Shelomo Selinger (1928- ) est un sculpteur et dessinateur franco-israélien, établi à Paris depuis 1956.
Il naquit dans la bourgade de Szczakowa, près d'Oswiecim ( Auschwitz), au sein d'une famille juive où il reçut une éducation religieuse traditionnelle, en même temps qu'il suivait la scolarité d'une école publique polonaise. En 1943,il sera déporté avec son père du ghetto de Chrzanow au camp de Faulbrück, en Allemagne. Trois mois plus tard, son père sera assassiné. Shelomo Selinger resta seul dans le camp. Il perdit également sa mère et l'une de ses deux soeurs pendant la Shoah. Il connaîtra neuf camps successifs- Faulbrück, Gröditz, Markstadt, Fünfteichen, Gross-Rosen, Flossenburg, Dresden, Leitmeritz, et enfin Theresienstadt- entrecoupés par deux marches de la mort. C'est à Terezin qu'en 1945 un médecin militaire de l'armée soviétique, libératrice du camp, le trouvera juché sur une pile de cadavres, mais encore animé d'un imperceptible souffle. Cet officier juif transféra le jeune Selinger à l'hôpital militaire de campagne où, à force de soins constants, il lui restitua la vie. La santé recouvrée le laissa amnésique pendant sept ans, sans souvenir aucun des souffrances et horreurs vécues.
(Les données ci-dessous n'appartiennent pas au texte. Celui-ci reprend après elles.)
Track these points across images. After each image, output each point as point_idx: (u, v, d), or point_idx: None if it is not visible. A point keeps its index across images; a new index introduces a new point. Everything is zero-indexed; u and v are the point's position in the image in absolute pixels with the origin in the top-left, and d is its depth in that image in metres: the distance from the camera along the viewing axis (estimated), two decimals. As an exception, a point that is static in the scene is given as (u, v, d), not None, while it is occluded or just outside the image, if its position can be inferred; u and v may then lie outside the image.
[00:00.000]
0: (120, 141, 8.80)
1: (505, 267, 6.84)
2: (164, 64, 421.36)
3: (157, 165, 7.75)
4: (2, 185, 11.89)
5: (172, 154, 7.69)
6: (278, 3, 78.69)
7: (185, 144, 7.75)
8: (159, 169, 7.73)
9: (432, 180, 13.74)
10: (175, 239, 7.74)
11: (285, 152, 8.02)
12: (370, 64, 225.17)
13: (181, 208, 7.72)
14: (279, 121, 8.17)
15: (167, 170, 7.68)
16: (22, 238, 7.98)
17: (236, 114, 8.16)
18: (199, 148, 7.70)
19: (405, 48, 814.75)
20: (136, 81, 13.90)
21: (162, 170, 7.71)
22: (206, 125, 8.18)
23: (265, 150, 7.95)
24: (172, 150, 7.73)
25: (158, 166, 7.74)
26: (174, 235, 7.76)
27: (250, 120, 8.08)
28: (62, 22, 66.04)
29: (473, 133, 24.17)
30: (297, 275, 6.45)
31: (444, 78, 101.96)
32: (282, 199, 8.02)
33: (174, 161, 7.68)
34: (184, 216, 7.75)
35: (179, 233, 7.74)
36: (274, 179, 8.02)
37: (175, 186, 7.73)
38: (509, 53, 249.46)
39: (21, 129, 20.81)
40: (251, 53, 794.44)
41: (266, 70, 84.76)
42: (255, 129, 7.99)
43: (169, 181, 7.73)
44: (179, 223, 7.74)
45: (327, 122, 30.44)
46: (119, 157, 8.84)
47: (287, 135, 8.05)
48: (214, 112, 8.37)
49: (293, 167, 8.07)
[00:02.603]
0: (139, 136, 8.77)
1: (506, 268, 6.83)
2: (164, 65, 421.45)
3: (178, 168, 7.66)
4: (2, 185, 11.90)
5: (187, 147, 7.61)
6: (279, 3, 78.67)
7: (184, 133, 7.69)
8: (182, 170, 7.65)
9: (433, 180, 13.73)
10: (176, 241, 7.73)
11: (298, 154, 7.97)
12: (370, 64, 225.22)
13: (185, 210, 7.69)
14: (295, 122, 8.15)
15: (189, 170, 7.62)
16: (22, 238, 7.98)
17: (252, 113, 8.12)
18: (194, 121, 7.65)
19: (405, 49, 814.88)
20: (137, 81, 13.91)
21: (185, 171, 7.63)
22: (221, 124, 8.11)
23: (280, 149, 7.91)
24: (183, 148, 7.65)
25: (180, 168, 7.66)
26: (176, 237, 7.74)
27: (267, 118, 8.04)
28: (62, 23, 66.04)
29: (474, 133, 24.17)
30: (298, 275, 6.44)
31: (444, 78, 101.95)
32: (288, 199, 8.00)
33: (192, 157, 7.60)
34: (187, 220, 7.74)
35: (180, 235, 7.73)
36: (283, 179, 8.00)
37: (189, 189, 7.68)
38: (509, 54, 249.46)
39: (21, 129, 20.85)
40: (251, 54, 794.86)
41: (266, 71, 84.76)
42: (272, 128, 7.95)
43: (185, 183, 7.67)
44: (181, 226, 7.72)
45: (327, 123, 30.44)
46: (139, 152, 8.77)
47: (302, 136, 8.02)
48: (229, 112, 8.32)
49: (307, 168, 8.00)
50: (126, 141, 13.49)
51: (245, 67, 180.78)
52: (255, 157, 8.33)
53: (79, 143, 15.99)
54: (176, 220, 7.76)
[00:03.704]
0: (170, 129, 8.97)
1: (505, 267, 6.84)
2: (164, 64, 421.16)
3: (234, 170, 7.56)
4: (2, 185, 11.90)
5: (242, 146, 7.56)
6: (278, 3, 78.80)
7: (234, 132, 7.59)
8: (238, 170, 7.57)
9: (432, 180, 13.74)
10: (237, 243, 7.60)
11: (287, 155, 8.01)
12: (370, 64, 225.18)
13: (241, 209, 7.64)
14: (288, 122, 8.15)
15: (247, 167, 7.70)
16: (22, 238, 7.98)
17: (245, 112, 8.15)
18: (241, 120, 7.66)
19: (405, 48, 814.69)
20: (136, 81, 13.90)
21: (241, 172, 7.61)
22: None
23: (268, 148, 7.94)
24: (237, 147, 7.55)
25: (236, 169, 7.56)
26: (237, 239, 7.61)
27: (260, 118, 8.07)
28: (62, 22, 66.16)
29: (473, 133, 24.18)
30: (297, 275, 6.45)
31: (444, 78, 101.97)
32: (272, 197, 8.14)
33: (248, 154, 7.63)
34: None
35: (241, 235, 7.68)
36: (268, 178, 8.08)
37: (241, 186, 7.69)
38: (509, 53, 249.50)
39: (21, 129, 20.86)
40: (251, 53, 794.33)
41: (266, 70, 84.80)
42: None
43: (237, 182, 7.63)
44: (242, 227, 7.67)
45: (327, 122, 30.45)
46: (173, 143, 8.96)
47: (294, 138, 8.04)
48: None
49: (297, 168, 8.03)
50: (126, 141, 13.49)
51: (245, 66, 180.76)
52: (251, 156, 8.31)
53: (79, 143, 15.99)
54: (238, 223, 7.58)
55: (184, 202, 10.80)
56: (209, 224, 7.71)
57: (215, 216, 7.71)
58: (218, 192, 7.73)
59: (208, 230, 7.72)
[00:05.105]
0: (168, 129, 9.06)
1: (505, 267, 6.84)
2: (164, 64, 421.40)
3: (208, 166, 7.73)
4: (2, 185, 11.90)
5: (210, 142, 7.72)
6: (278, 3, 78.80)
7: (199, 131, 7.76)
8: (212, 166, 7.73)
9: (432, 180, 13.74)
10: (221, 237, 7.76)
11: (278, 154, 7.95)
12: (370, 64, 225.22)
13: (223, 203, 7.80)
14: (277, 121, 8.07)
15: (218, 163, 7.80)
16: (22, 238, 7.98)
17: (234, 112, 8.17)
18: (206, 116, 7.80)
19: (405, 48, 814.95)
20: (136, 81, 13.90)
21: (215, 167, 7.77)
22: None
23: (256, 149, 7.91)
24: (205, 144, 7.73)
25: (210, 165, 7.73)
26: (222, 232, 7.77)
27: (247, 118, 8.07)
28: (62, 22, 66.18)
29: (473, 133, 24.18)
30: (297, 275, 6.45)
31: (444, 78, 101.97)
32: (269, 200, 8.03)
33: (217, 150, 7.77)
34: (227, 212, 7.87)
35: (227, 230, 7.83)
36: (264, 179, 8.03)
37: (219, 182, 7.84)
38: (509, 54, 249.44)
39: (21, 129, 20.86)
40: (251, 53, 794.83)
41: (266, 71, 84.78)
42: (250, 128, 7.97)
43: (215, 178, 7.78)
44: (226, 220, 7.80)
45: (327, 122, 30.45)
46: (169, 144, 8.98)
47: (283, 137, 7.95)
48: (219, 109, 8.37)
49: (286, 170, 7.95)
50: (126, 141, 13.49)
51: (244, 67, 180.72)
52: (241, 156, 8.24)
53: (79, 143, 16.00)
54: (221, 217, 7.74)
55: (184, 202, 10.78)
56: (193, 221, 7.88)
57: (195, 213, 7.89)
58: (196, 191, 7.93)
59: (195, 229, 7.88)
En 1946, Shelomo Selinger embarque à La Ciotat pour la Terre promise sur le bateau " Tel Haï ": la Brigade juive de l'armée britannique avait fait traverser clandestinement Allemagne, Belgique et France à tout un groupe de jeunes rescapés. La Royal Navy arraisonnera le bâtiment en pleine mer pour l'amener en rade de Haïfa. Ses passagers illégaux se voient alors emprisonnés dans le camp d'Atlit. Une fois libéré, Shelomo Selinger gagne le kibboutz de Beit-Haarava, tout proche de la mer Morte. La guerre que mène en 1948 l'Etat d'Israël pour son indépendance le fait participer à la bataille de Sodome. Son kibboutz est pris et détruit par les Arabes. Aussi contribue-t-il, en Galilée, à la fondation du kibboutz Kabri. Il y rencontre en 1951 Ruth Shapirovsky, venue au kibboutz accomplir son mois de volontariat avec son lycée de Haïfa. Elle n'a pas 17 ans, il en a 23. Ils se marient en 1954. Un an auparavant, il commençait à rassembler les bribes de sa mémoire perdue et se mettait à sculpter.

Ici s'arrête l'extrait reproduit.